The calculation of money lost to piracy is a big farce. I am absolutely sure that over 90% of pirated music/movies/TV/software would not have been bought anyway. They are being pirated because it is easy.
The vast majority of computer games are total garbage, even if they are a huge production. People download them, play for two days and un-install forever. Call it a demo or trial if you like. For a small number of top products, people might have actually bought them instead. If they could not be pirated, people would simply have less games or no games at all - they would not buy them except the odd one. Online games make their money from subscription and do not face this problem.

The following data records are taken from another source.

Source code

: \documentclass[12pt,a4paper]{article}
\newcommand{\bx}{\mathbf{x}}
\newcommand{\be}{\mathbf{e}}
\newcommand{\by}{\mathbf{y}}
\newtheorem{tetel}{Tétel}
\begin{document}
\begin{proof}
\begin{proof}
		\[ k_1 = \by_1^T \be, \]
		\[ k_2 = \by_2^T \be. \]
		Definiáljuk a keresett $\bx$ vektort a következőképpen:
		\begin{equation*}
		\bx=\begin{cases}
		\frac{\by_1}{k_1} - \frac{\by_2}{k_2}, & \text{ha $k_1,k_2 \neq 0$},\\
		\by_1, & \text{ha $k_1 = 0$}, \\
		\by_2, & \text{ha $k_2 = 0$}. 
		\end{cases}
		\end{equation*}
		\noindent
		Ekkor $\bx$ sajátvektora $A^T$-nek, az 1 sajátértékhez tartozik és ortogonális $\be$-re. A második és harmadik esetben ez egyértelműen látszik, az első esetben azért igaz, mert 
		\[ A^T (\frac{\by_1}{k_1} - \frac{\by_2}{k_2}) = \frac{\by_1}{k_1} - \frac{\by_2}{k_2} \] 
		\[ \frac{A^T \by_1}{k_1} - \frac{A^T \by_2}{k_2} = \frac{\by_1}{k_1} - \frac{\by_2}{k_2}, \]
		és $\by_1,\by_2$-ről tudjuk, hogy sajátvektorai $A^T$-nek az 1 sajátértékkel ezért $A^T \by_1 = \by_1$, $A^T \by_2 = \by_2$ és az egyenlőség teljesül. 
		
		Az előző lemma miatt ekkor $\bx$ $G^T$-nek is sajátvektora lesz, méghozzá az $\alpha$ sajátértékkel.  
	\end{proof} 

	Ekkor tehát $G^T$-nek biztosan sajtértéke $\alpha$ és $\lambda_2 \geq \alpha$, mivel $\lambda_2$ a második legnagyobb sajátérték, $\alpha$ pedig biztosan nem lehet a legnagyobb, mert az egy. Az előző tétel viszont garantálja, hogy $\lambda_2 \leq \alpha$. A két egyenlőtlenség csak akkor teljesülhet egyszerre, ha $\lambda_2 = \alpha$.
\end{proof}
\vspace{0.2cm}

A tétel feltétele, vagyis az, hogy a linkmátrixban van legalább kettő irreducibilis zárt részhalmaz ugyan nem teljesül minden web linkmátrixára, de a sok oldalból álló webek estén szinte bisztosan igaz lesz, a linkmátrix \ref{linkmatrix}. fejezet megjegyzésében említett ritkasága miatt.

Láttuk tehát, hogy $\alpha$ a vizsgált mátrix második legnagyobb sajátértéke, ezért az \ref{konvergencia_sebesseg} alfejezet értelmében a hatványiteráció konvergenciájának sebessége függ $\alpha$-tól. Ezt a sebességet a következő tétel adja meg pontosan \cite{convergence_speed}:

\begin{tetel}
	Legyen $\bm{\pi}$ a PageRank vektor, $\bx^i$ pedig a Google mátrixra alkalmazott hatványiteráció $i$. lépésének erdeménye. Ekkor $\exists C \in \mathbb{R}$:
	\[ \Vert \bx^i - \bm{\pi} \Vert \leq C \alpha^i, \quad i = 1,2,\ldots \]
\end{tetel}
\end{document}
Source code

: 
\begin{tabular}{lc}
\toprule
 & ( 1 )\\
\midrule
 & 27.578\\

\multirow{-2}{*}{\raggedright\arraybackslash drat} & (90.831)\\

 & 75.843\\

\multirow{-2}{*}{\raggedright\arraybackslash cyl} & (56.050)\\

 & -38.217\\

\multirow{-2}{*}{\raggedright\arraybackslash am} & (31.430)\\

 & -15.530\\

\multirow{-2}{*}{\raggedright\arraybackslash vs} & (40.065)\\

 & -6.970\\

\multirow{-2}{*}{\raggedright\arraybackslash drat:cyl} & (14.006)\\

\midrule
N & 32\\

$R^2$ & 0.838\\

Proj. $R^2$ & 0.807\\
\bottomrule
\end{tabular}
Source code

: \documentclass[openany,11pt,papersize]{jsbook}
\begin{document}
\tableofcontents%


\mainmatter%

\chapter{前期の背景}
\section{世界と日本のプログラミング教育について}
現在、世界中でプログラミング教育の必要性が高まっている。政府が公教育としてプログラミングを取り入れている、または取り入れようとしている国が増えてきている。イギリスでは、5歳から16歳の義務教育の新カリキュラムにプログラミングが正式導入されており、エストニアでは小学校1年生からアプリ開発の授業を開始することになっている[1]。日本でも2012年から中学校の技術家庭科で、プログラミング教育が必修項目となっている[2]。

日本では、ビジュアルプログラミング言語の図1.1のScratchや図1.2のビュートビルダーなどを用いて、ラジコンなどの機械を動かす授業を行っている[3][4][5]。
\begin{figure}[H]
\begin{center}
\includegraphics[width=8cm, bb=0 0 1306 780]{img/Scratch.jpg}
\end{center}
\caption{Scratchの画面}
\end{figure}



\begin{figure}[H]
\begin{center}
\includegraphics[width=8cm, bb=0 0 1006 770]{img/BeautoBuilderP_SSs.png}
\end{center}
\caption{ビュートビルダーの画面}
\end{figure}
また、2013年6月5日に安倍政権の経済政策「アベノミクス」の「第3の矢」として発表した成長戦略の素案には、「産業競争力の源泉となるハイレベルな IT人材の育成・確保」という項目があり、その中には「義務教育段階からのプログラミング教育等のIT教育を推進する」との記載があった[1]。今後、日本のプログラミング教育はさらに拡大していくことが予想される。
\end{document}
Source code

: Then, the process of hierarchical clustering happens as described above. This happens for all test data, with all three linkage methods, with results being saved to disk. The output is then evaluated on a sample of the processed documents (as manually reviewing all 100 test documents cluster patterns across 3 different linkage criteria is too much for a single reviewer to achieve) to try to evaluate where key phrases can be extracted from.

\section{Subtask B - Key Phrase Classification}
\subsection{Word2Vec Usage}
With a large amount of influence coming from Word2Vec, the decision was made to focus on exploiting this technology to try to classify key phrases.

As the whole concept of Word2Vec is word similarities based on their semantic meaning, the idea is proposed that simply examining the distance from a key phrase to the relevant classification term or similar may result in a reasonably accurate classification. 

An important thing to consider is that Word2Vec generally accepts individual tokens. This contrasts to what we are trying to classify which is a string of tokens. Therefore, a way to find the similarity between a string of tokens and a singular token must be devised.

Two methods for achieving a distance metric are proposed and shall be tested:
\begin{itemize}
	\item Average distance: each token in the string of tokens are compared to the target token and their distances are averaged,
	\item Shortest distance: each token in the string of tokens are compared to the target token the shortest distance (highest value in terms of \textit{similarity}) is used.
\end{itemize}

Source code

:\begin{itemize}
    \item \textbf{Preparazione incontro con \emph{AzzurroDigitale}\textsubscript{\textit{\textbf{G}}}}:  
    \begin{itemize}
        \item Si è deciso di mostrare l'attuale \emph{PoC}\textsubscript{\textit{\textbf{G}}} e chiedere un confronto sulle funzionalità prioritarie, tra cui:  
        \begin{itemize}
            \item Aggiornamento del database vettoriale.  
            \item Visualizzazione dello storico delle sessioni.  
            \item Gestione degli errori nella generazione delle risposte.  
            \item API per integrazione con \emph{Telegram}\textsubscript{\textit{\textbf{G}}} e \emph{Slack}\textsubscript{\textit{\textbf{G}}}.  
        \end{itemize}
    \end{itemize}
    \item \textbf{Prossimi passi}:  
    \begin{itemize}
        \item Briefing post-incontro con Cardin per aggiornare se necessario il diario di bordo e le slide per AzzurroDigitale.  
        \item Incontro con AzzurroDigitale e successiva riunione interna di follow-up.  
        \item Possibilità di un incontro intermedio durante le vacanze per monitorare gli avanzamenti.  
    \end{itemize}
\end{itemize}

TV episodes is even a greater farce. Most people don't pay per view - they pay per channel whether they get to watch it or not. If an episode was aired while they could not watch it, then they paid for a product that they did not get. If then they go and download it from the web or tivo it, it makes no difference. The other people who download episodes are those who have no access to that channel. Either because it is un-available in their region or that they are not willing to pay for it. In both cases it is not money that it lost to the industry. You may call the latter case stealing, but the simple truth is that if it was not easy to download that show, they would simply not watch it - it is not very likely that this is what will make them pay for cable company to get the channel.
My case is even stranger. I am currently in a country that dubs all TV shows. The place I'm staying in has TV. It already paid for the episodes, but it is not a great fun for me to watch. If I down load the episodes that were aired this week, but in english instead of the dubbed version. Did I pirate it? I mean, it was already payed for with a different sound track. If I can't download it in english, it means that the show is being payed for, but not being watched - should someone sue for their money back?